— begin Selected text —

Department of Justice Open Government Progress Report April 2015

Community Relations Service (CRS) | Criminal Division | Drug Enforcement Administration (DEA) | Executive Office for Immigration Review (EOIR) | National Security Division (NSD) | Office of Information Policy (OIP) | Office of Justice Programs (OJP) | Office of Privacy and Civil Liberties (OPCL) | Office of Public Affairs (OPA) | United States Marshals Service (USMS) | United States Trustee Program

Since the release of the Department of Justice’s Open Government Plan 3.0 on June 1, 2014, Department components have been working hard to implement the commitments made. Following is a snapshot of the status as of March 31, 2015, of some of these commitments. You can find further details on each of these in the Plan

Our last status report was dated December 2014.

 

Community Relations Service (CRS)

— end Selected text —

Problems to solve:
• A. Rewrite the open government progress report from "Community Relations Service (CRS) |" to "was dated December 2014.", swapping "commitments" for "pledges".
• B. Keep writing the open government progress report from the point where it stops.
The items after this point have no connection to the open government progress report.

— begin Entries provided —

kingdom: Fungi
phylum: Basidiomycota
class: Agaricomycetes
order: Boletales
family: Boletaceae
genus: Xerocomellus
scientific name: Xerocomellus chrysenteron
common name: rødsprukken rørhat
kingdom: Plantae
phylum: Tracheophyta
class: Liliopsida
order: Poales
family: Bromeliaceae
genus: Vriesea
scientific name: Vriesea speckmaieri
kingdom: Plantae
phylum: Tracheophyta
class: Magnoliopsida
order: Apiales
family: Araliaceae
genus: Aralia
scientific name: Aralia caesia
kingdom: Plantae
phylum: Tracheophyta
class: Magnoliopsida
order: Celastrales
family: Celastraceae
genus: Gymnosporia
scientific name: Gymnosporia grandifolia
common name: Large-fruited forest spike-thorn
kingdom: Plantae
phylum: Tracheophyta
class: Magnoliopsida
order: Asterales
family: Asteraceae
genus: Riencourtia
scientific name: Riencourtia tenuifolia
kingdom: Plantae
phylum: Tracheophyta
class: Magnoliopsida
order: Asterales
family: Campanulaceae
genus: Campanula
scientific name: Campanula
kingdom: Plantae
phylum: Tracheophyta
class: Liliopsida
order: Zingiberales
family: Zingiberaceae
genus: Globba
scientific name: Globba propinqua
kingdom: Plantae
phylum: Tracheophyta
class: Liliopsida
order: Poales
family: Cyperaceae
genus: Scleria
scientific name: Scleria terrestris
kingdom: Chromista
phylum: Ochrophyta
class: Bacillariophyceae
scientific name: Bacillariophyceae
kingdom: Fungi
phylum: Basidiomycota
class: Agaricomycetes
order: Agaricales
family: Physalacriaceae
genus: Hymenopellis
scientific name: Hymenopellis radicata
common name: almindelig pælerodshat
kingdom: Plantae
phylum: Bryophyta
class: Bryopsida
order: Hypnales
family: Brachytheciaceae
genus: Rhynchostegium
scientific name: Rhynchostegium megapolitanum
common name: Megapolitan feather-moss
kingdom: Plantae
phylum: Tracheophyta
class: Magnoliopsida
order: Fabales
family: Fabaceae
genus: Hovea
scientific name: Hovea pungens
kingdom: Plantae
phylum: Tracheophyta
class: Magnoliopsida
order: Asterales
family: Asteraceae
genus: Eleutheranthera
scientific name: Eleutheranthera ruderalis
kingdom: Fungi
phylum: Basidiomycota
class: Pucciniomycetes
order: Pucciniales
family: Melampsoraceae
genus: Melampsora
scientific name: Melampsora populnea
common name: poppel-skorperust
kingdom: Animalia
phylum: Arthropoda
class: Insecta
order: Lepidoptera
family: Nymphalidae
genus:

— end Entries provided —

The replies:
• A.
Community Relations Service (CRS) | Criminal Division | Drug Enforcement Administration (DEA) | Executive Office for Immigration Review (EOIR) | National Security Division (NSD) | Office of Information Policy (OIP) | Office of Justice Programs (OJP) | Office of Privacy and Civil Liberties (OPCL) | Office of Public Affairs (OPA) | United States Marshals Service (USMS) | United States Trustee Program

Since the release of the Department of Justice’s Open Government Plan 3.0 on June 1, 2014, Department components have been working hard to implement the pledges made. Following is a snapshot of the status as of March 31, 2015, of some of these pledges. You can find further details on each of these in the Plan

Our last status report was dated December 2014.

• B.
Post-Ferguson Police-Community Relations

In October 2014, the Community Relations Service, in collaboration with the Federal Bureau of Investigation (FBI) and the U.S. Attorney’s Office for the District of Connecticut, hosted an all-day symposium entitled “Moving Beyond Ferguson: A Symposium for Law Enforcement CEOs.”  The symposium was an event for law enforcement officials to discuss issues surrounding rebuilding police organizations through effective constitutional policing and self-monitoring departments from state and federal perspectives.  CRS facilitated break-out sessions and led a debriefing plenary dialogue.  A similar symposium was also conducted in December 2014, in Houston, Texas.  The symposium was organized in collaboration with the local FBI field office and the U.S. Attorney’s Office for the Southern District of Texas. 

In addition to these symposiums, CRS, in collaboration with the FBI and the Civil Rights Division, hosted a joint program entitled “Federal Civil Rights Issues and 21st Century Policing.”  The event was held in response to numerous post-Ferguson requests from law enforcement officials, and nationwide protests following similar events of police use of deadly force.  The event was designed to assist law enforcement agencies and the organizational leaders to better understand, address and avoid divisive community policing flashpoints.  In particular, CRS presented best practices and strategies for improving community confidence to strengthen police-community partnerships.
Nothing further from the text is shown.